The District of Columbia conducted its own bike-lane study, published last year, and Goodno was pleased to see that the findings of the national study mirrored the district’s. “Residents, whether they bike or not, see [barriers] as valuable assets for their neighborhood. They want to see us investing in more of them, and they believe it improves bicycle safety. And the data, particularly in this [national] study, back this up.”
The national survey is based on an analysis of 168 hours of video that tracked the behaviors of roughly 16,000 cyclists and almost 20,000 vehicles. Residents were also surveyed by mail, with more than 2,000 responses received, and more than 1,000 cyclists were intercepted along their commutes for interviews.
“One hundred sixty eight hours of video and there were no crashes, just a few precautionary maneuvers where someone had to brake or swerve out of the way,” says Goodno, marveling at the depth of the research. “I think it really points to the value of the protected bike lanes.” The depth of the survey was particularly useful because individual cities often lack the budget to staff intersections in order to count and intercept cyclists, he says.
The national study found that the installation of a protected bike lane instantly resulted in more cyclists taking advantage of the route. For example, on Dearborn Street in Chicago, a 1.2 mi, two-way track resulted in a 171 percent increase in cyclist traffic within one year.
The study also found that the type of barrier used doesn’t matter as much as 50 to 75 percent of respondents expressed some level of comfort with all of these types. But the far less-expensive alternative, a line of plastic flexible posts, was received just as well, the research reveals.
The removal of parking spaces on a street to make room for protected lanes generated the greatest concern among respondents.
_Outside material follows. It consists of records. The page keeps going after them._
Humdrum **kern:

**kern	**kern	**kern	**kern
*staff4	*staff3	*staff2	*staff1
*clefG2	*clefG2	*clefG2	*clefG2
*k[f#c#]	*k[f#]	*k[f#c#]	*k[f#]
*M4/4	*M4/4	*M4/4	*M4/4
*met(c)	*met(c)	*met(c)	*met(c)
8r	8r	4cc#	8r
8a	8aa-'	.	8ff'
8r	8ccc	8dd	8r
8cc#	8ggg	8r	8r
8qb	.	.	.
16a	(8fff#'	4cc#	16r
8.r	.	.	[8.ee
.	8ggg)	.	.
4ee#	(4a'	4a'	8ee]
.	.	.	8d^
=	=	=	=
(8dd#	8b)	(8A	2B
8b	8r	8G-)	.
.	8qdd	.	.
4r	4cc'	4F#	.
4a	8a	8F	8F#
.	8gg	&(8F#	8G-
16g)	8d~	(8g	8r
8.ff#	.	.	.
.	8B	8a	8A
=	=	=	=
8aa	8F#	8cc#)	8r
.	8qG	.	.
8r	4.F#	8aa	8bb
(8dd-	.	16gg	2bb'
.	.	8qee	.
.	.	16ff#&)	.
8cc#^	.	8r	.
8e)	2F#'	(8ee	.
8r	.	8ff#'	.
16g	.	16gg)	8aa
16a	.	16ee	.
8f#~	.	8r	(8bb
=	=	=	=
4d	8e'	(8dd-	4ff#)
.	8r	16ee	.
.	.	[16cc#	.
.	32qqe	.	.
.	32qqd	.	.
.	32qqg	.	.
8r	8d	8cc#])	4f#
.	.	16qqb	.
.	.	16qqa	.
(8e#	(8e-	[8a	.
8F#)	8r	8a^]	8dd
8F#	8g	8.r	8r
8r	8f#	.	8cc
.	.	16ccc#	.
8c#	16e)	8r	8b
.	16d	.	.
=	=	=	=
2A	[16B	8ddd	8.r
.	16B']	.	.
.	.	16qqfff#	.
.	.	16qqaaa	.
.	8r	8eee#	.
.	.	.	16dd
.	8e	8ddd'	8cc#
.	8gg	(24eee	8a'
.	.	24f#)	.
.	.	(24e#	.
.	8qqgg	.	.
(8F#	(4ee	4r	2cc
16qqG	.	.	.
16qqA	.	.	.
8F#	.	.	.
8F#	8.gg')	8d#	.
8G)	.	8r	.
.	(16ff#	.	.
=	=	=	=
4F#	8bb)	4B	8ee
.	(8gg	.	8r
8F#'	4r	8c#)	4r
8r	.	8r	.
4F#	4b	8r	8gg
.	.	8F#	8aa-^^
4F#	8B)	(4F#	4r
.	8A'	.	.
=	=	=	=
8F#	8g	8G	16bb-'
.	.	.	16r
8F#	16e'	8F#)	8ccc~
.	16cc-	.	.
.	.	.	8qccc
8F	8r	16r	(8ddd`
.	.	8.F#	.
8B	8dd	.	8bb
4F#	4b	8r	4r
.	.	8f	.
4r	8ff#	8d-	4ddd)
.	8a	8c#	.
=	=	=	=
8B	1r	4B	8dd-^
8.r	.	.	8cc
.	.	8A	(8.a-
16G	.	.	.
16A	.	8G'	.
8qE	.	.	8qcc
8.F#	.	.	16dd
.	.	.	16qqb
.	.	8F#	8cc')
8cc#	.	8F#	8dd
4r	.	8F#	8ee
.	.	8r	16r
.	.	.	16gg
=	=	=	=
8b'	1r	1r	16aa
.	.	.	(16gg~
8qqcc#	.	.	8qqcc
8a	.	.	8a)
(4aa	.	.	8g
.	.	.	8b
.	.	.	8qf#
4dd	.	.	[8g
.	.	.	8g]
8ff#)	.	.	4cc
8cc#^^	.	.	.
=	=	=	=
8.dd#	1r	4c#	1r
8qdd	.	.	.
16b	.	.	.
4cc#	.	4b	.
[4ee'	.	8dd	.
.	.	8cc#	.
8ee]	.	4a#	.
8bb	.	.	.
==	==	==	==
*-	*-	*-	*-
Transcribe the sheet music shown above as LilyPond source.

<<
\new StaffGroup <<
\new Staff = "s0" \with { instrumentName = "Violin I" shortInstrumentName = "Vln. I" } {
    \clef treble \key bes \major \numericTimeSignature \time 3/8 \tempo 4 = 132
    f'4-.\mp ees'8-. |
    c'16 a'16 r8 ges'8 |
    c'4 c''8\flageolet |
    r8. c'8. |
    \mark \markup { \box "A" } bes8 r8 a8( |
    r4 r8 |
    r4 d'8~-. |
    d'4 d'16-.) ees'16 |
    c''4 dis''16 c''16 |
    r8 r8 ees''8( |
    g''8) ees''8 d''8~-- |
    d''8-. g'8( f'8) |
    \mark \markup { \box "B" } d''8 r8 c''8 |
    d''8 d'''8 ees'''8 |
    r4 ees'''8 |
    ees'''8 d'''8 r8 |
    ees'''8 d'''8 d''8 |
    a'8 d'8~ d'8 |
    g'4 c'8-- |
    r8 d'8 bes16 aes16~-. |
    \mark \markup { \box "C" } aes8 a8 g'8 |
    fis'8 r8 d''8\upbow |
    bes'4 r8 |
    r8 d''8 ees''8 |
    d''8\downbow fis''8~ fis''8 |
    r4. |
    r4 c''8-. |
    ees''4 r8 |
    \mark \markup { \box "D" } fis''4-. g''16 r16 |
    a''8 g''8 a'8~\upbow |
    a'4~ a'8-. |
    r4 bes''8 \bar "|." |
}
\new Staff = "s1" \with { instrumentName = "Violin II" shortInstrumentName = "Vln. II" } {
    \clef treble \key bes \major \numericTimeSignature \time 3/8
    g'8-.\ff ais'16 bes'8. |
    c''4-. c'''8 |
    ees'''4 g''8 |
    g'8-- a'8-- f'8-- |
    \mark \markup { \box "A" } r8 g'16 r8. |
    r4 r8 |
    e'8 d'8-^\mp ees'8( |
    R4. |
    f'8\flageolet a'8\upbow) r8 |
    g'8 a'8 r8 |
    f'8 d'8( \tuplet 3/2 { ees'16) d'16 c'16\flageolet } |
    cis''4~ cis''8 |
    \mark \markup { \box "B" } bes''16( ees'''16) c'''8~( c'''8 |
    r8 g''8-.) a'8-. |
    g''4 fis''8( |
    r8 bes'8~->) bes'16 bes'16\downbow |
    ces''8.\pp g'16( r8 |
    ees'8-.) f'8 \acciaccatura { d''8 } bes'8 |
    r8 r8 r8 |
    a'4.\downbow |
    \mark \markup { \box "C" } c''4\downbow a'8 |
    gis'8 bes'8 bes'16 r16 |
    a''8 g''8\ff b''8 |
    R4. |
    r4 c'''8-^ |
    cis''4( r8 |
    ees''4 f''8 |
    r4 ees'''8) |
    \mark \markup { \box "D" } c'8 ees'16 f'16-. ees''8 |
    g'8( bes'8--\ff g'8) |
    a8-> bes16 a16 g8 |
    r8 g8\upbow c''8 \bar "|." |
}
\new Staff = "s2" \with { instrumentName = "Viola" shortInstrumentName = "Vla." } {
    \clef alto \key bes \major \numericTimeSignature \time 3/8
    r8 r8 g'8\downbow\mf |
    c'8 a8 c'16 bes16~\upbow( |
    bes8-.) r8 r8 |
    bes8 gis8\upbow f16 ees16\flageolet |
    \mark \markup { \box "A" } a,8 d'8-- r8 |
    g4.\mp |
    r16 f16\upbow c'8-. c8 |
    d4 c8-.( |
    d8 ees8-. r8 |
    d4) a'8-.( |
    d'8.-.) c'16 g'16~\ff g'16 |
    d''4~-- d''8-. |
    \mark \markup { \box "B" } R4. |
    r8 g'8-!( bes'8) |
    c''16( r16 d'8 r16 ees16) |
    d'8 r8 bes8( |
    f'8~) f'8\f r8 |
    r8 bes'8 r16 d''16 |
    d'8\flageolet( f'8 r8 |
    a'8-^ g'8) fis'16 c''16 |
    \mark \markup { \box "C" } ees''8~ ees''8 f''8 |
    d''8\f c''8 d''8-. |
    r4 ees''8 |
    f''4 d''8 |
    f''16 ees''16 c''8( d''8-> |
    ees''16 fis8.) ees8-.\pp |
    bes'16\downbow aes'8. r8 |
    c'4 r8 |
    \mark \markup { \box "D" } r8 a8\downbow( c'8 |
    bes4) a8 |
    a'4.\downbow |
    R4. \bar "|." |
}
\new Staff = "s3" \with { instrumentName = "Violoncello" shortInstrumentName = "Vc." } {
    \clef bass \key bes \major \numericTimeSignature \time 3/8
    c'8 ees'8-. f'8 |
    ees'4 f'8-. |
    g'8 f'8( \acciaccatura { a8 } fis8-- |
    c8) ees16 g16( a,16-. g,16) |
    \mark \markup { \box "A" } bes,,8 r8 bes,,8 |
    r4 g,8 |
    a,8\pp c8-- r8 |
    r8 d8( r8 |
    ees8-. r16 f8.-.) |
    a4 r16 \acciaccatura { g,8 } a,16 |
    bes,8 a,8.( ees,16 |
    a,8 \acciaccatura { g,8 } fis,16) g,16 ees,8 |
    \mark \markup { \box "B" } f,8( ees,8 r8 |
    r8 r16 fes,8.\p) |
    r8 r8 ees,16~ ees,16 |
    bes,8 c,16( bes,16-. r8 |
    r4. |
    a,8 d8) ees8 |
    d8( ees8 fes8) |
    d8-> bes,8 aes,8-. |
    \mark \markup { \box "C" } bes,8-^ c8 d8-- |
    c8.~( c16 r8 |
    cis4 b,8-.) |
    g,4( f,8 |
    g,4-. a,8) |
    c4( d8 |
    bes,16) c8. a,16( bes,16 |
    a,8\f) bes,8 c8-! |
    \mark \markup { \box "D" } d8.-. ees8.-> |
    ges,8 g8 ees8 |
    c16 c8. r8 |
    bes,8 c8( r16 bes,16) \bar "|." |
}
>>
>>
Even when a minimal amount of parking was eliminated, about half of the respondents had a negative perception of the bike lanes.
Yet the construction of protected bike lanes was seen as desirable even outside of urban settings, within neighborhoods. Only 14 percent felt the lanes had a negative impact there; 43 percent saw it as a positive.
While there were no crashes between bikes and cars during the study’s time frame, the question of how to handle the fact that sometimes cars are turning at intersections while bikes intend to drive through remains thorny. One expensive but almost foolproof option exists in Chicago, where cyclists have their own traffic signals. Other cities use a limited-entry method that requires turning vehicles to enter a mixed-use lane; bikes continue forward on such a lane while cars turn right, avoiding the bicyclists. This method seems to have a clear benefit, though the study that found that in Portland, where such a system is used, the bicyclists did not handle the intersection correctly, so additional outreach about the method is required.
Monsere sees the intersection portion of this study as a first step; additional research on the relative benefits of different intersection arrangements is required. “We looked at intersections and how they performed, but there wasn’t enough information about the safety of the different intersection designs yet,” he says. “There are some clear indications about which designs might work better and do a better job of absorbing traffic, but there are still some unanswered questions.”
The next step for engineers like Monsere and advocates like Roskowski and Goodno is to determine the best way to integrate these bike lanes with already-existing transportation options in a city. “There’s a realization that streets are for moving people, not just cars, and the engineering world is being asked to move quickly to meet that demand,” Roskowski says. “The design manuals of 2020 are going to look a lot different than the manuals of 2010.”